▶ **Consigne**: Relevez chaque ligne des enregistrements ci-dessous qui contient le mot « puertos », en tenant compte de la casse.

»»

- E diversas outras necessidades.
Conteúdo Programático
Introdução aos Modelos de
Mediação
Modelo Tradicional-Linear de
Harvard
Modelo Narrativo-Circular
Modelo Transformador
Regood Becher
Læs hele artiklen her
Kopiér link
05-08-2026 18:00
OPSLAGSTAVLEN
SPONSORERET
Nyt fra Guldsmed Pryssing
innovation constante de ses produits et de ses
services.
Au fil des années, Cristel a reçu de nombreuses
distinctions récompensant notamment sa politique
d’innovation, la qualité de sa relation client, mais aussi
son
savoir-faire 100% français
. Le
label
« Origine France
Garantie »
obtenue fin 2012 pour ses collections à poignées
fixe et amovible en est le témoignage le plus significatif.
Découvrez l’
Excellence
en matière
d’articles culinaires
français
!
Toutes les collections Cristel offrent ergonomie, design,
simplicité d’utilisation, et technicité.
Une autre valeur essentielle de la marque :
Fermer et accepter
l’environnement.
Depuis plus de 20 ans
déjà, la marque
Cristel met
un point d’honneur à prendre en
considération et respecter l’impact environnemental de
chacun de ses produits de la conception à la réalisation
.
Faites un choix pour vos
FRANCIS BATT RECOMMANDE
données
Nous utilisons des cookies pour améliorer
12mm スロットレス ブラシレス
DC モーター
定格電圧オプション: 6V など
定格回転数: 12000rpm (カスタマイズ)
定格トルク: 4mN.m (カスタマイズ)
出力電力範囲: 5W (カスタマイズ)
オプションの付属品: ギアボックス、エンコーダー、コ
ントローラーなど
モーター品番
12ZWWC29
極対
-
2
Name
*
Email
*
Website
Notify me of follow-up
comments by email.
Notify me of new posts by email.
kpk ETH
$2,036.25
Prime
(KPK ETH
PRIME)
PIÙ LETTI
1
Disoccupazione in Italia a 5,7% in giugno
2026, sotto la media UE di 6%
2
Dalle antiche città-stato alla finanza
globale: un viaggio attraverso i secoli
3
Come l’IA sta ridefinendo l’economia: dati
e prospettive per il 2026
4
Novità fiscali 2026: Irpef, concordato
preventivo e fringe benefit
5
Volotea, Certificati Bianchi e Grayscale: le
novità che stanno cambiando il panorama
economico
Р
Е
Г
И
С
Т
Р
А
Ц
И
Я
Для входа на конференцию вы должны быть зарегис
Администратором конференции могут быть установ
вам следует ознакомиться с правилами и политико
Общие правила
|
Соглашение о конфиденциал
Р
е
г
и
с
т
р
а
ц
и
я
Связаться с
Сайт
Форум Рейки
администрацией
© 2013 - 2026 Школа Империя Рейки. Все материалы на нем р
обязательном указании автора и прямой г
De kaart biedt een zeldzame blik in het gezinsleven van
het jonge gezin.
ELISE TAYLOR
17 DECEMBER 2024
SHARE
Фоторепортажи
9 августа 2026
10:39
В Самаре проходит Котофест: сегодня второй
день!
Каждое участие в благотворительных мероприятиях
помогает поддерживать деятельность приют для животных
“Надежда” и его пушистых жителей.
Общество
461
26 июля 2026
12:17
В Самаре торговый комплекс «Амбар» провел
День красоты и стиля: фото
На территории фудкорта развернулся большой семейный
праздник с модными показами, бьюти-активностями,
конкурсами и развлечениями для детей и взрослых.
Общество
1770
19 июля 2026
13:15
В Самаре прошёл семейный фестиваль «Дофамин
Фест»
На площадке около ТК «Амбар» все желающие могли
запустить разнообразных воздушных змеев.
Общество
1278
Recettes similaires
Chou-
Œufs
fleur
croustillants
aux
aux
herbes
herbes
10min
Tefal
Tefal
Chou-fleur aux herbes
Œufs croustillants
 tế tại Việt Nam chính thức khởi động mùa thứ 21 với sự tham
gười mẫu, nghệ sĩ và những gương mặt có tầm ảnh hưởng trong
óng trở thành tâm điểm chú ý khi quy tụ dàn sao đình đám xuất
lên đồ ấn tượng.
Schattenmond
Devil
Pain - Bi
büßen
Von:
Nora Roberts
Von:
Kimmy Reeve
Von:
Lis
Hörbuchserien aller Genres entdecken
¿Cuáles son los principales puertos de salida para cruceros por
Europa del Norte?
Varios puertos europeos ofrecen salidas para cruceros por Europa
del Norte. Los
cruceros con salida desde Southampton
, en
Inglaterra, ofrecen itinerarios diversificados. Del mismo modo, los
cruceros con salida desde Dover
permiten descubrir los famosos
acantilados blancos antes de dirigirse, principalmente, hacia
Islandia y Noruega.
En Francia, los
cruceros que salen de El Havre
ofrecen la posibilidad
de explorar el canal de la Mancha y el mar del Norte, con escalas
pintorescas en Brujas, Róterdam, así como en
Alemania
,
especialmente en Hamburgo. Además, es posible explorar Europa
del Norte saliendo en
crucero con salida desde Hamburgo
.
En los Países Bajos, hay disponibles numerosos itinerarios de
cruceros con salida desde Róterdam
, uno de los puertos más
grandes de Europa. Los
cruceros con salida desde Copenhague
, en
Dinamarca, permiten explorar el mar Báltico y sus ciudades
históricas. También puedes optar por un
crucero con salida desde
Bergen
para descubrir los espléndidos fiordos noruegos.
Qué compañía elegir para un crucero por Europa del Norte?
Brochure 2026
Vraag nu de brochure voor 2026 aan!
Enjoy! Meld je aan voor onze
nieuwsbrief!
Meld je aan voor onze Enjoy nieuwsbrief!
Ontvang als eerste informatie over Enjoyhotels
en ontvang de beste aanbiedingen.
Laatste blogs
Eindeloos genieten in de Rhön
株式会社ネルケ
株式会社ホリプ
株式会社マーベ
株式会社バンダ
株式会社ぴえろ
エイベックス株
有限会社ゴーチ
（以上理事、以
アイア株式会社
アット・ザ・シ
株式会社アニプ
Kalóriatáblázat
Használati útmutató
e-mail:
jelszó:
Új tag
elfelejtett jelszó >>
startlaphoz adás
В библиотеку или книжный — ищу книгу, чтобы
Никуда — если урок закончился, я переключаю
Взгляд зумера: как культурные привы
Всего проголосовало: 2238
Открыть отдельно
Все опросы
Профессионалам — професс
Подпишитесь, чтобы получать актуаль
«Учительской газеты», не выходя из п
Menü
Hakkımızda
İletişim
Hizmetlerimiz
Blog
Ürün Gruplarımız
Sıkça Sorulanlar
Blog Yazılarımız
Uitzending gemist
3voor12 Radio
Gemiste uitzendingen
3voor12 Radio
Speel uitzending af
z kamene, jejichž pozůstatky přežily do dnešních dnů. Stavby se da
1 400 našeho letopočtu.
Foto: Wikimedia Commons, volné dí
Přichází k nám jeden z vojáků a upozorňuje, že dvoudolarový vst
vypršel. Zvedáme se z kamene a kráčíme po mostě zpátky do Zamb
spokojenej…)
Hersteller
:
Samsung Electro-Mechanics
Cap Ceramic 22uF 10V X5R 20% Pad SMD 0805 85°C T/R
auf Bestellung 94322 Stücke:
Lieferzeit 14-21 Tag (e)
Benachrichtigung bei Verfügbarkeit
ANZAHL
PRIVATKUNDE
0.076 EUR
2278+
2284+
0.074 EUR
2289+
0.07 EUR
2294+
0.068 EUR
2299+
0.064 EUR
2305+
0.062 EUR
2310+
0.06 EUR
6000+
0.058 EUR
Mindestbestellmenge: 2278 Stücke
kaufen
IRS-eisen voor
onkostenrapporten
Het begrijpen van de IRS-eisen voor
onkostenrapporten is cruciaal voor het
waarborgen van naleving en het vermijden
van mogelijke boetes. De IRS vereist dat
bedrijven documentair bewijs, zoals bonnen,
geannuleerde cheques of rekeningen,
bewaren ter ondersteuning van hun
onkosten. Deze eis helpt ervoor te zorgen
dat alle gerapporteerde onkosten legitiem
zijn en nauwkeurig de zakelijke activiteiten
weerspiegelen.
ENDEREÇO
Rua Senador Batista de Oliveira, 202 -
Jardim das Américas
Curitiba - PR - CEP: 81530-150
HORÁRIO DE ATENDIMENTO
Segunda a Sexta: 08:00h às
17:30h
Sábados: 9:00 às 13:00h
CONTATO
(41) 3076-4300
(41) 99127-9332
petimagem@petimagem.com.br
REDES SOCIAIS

««

▶ **Résultat**:
¿Cuáles son los principales puertos de salida para cruceros por
Varios puertos europeos ofrecen salidas para cruceros por Europa
, uno de los puertos más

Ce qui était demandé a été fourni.